Ha Thanh Son, director of a transporting firm, said, “Traffic fees accounts for 19 percent of our company’s revenue. To survive, we want to add the fees to the freight rates, but we cannot because our customers want the freight to be kept unchanged.”
NA’s decision needed
Dinh Nan Dinh, deputy chairman of the HCMC Goods Transport Association, said that under the Law on Road Traffic, the road maintenance fund must be first provided by the State budget before being supported by revenue related to the use of roads.
Meanwhile, the Transport Ministry and Finance keep relying on the maintenance road fee as the first source to feed the fund, Dinh said.

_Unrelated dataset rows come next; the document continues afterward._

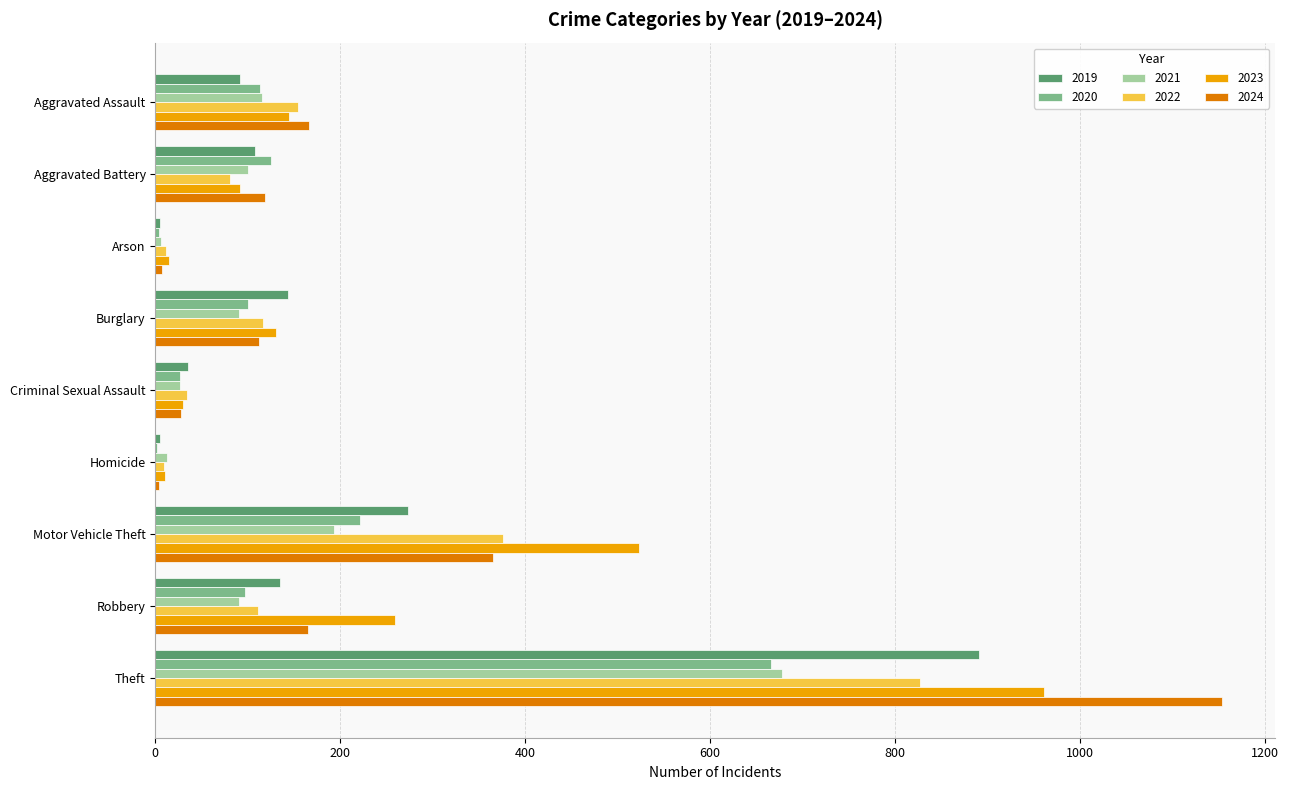

What is the sum of all 2019 values?

1687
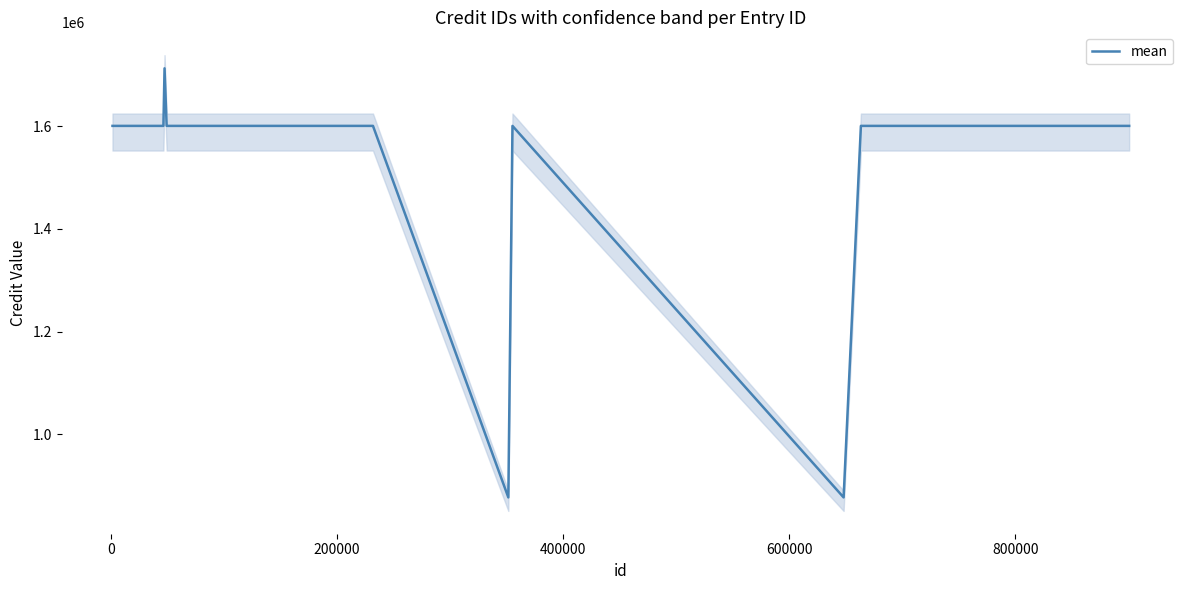

How many points are higher than both their immediate neighbors (excluding endpoints)?

2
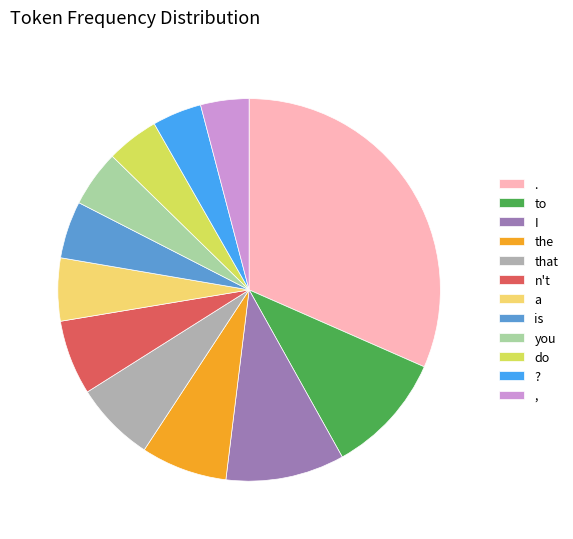

What is the largest slice in the pie chart?

.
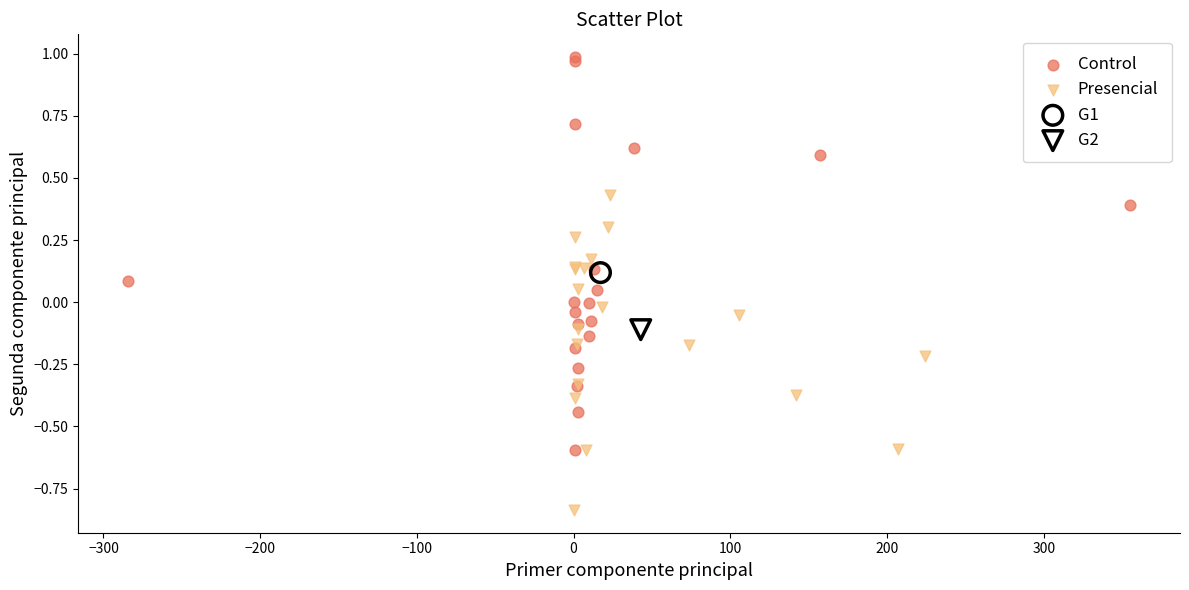

Which series reaches the maximum Y coordinate?

Control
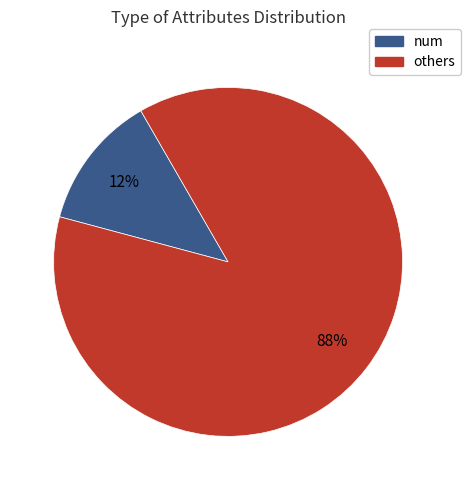

Is there a majority slice in this chart?

Yes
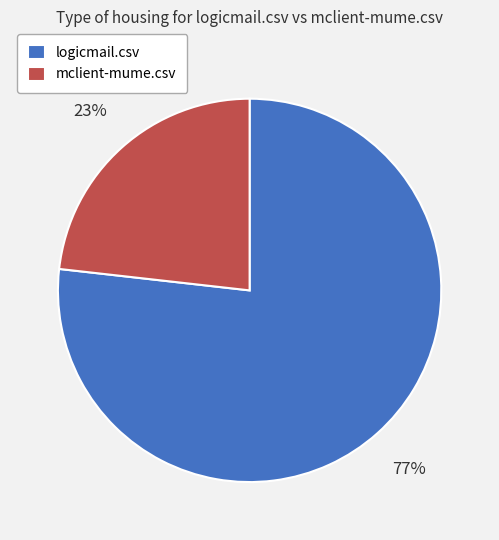

Which has a higher value, mclient-mume.csv or logicmail.csv?

logicmail.csv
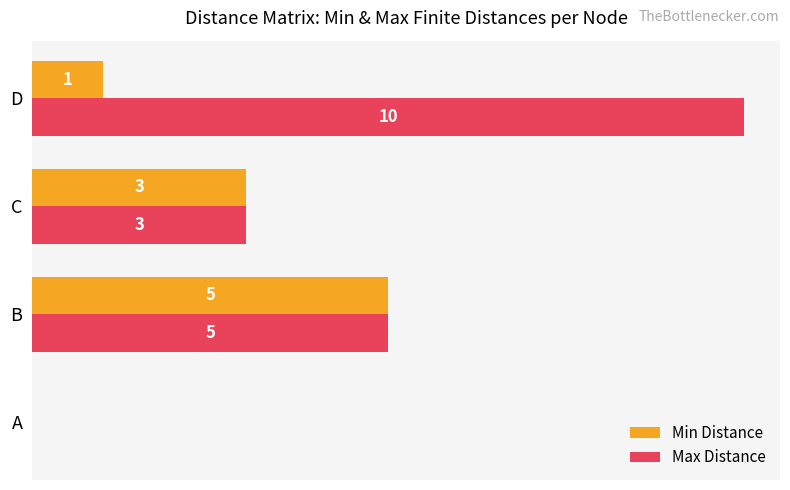

Between A and D, which series saw the biggest shift?

Max Distance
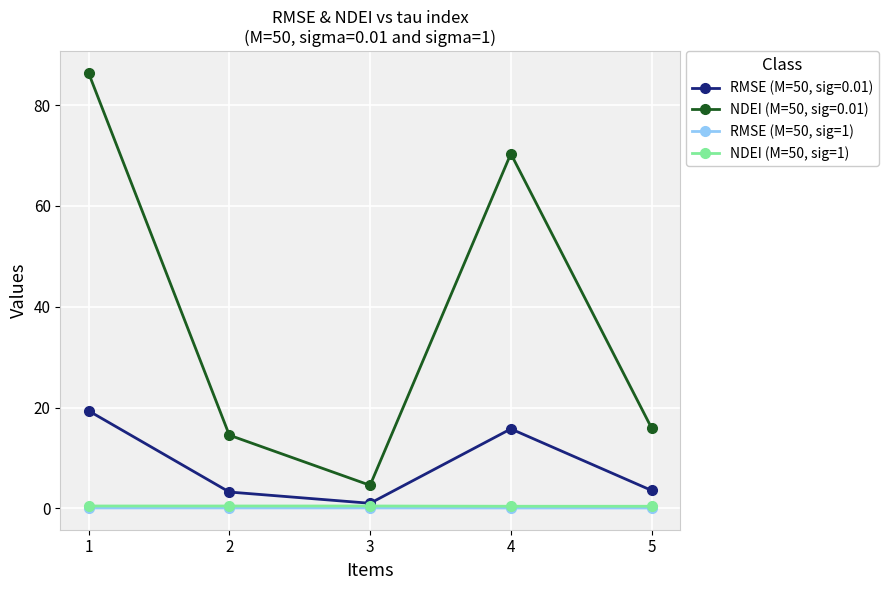

What are all the series names shown in the legend?

RMSE (M=50, sig=0.01), NDEI (M=50, sig=0.01), RMSE (M=50, sig=1), NDEI (M=50, sig=1)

Dr. Tran Du Lich, deputy head of the NA’s HCMC deputy delegation, agreed with Dinh and pointed out that the fee is actually “a kind of tax levied on assets that are motorized vehicles,” since road users will not be provided with any specific service for which they have to pay a fee.
He also warned against confusion between “fee” and “tax”.
“If the State builds a new road that is better than the current ones and if people choose to use that new road instead of the old ones, then the State will collect from road users an amount of money that is called a fee,” he explained.
A section of the road that leads to the HCMC-Trung Luong expressway has been damaged for the past few months. (Photo: Tuoi Tre)
Lich demanded that the fee, which directly affects people’s income, must be considered and regulated by the National Assembly, not by any other agency.
Lawyer Truong Trong Nghia, vice chairman of the Vietnam Bar Federation, said the fee must be legal, reasonable and affordable and its use must be publicized and supervised.
“Fee collection must be transparent and there should be a mechanism for it. If the collected fee is used ineffectively, leading to road damage or degradation, the persons in charge of the road maintenance fund must resign from their posts,” the lawyer said.
Nguyen Ngoc Lu, a senior expert in the transport sector, said Vietnam has applied a fee on users of petrol and oil, which has been named “environmental tax,” but how much money has been collected and how the revenue has been used remained unannounced to the public.
Therefore, it is easy to understand why people feel ill at ease when they are asked to pay one more fee in the future, Lu said.
Dr. Lich told the seminar that he would refer all the opinions raised at the seminar to the NA at its session scheduled to start on May 21, 2012.
|Road maintenance fee rates |
According to the Transport Ministry’s proposal, a rate of VND180,000 (US$8.65) per month will be levied on under-12-seat cars and under-2-ton trucks, while the highest rate, VND1.44 million ($69.2) per month, will be applied to over-18-ton trucks and 40’’ container trucks.
The rate will be VND80,000-120,000 per year for motorbikes.
The Hanoi Transport Association has recently proposed that the fee be delayed until 2013 and that the fee rates be reduced by 60 percent. However, according to VnExpress newswires, the fee rates proposed by the ministry may be kept unchanged.